▶ **Given information**
━━━━━━━━━━━━━━━━

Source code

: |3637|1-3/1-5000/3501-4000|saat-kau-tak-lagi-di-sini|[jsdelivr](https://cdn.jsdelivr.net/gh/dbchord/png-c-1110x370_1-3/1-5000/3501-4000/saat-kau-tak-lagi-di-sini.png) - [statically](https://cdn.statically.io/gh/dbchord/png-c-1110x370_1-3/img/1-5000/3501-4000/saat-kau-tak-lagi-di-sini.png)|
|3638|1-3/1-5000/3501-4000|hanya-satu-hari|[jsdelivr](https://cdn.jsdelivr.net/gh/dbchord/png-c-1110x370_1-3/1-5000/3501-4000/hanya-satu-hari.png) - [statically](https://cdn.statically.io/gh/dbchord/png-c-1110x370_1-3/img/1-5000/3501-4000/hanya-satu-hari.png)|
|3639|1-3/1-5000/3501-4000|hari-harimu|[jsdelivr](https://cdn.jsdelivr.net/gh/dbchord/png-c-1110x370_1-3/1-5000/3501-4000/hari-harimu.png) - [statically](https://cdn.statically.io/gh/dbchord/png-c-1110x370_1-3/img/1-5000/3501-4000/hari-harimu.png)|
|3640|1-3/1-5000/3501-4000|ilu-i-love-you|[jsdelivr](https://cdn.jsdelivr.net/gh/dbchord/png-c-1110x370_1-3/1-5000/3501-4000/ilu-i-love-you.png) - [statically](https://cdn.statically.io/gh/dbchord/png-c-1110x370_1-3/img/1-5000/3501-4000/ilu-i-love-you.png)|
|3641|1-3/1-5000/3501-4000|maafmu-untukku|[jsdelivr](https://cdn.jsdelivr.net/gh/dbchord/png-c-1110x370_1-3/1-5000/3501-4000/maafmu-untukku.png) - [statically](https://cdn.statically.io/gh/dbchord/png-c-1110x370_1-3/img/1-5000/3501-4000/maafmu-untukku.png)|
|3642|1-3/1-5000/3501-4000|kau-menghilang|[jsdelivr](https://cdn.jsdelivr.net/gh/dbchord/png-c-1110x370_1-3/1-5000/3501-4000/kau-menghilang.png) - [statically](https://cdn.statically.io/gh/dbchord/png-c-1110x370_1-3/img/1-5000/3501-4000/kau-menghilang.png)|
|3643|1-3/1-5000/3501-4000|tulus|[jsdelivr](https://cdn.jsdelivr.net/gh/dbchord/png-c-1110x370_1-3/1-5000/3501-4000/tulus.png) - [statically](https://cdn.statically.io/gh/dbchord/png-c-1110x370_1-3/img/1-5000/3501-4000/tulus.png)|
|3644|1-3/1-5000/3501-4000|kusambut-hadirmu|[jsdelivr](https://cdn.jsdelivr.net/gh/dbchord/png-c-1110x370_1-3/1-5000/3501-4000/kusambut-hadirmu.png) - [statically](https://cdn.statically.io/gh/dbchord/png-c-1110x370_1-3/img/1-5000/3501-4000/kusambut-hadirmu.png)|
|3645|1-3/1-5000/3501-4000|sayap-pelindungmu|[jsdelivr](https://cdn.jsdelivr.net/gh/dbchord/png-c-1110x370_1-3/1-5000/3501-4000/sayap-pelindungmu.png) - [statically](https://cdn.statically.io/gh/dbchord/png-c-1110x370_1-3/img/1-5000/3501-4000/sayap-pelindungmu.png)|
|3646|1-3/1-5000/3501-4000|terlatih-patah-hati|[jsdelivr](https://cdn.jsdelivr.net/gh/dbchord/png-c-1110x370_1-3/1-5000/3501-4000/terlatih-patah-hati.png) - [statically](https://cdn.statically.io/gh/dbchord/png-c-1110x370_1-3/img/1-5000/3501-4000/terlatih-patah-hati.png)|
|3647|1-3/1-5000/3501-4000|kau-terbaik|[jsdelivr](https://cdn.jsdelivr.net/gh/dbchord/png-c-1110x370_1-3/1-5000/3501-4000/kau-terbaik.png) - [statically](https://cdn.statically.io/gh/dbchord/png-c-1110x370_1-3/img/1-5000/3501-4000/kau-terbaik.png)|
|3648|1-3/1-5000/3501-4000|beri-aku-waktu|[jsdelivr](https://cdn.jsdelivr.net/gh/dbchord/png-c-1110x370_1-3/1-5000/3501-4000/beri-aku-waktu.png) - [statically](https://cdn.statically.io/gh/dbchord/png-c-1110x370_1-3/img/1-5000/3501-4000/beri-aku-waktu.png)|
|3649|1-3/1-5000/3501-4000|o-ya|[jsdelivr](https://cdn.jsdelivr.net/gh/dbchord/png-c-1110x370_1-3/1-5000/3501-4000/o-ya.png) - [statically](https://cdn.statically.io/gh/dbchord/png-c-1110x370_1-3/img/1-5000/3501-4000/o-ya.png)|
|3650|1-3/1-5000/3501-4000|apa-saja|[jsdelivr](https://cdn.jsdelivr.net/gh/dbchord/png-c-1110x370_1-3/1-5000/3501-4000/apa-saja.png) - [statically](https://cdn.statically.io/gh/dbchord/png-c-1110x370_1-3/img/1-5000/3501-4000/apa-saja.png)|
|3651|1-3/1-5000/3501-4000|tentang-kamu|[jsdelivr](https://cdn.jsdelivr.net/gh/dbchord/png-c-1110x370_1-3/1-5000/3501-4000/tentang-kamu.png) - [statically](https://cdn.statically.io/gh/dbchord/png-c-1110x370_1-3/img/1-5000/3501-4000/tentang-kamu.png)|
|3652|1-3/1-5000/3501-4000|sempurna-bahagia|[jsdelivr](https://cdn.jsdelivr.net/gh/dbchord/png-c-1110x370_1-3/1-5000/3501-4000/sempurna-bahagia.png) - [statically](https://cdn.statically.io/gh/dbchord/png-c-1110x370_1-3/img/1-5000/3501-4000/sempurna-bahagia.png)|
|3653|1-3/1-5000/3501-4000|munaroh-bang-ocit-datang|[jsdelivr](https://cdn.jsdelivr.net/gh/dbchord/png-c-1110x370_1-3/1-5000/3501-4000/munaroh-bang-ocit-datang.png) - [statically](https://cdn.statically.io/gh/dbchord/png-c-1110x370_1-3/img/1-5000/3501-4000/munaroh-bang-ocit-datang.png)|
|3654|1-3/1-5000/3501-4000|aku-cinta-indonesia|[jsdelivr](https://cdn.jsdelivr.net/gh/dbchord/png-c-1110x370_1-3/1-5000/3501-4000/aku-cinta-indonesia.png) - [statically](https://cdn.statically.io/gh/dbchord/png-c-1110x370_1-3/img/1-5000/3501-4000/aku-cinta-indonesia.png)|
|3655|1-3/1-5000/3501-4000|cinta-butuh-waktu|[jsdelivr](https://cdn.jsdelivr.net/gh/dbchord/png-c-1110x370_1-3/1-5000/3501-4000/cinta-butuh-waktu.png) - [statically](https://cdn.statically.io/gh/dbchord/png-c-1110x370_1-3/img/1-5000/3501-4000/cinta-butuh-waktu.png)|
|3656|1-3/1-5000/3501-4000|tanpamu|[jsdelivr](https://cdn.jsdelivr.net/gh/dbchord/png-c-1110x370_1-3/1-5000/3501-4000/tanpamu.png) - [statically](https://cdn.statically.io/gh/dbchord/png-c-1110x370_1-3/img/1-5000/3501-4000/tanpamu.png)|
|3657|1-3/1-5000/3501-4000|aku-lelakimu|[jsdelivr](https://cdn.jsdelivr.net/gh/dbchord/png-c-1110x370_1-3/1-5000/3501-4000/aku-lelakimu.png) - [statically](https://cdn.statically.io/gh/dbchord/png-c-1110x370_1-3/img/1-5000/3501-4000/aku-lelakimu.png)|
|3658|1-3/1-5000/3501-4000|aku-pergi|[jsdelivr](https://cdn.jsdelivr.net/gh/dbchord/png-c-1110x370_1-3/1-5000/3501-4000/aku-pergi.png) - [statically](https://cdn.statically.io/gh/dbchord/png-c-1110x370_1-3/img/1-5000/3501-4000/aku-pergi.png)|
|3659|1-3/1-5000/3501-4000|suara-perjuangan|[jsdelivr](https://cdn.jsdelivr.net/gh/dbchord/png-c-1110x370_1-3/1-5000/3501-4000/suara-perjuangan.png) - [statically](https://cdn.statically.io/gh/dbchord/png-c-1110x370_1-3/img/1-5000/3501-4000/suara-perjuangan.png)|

━━━━━━━━━━━━━━━━

▶ **Problem**
When a line of the material holds the string "waktu", copy that line.

▶ **Written response**
|3648|1-3/1-5000/3501-4000|beri-aku-waktu|[jsdelivr](https://cdn.jsdelivr.net/gh/dbchord/png-c-1110x370_1-3/1-5000/3501-4000/beri-aku-waktu.png) - [statically](https://cdn.statically.io/gh/dbchord/png-c-1110x370_1-3/img/1-5000/3501-4000/beri-aku-waktu.png)|
|3655|1-3/1-5000/3501-4000|cinta-butuh-waktu|[jsdelivr](https://cdn.jsdelivr.net/gh/dbchord/png-c-1110x370_1-3/1-5000/3501-4000/cinta-butuh-waktu.png) - [statically](https://cdn.statically.io/gh/dbchord/png-c-1110x370_1-3/img/1-5000/3501-4000/cinta-butuh-waktu.png)|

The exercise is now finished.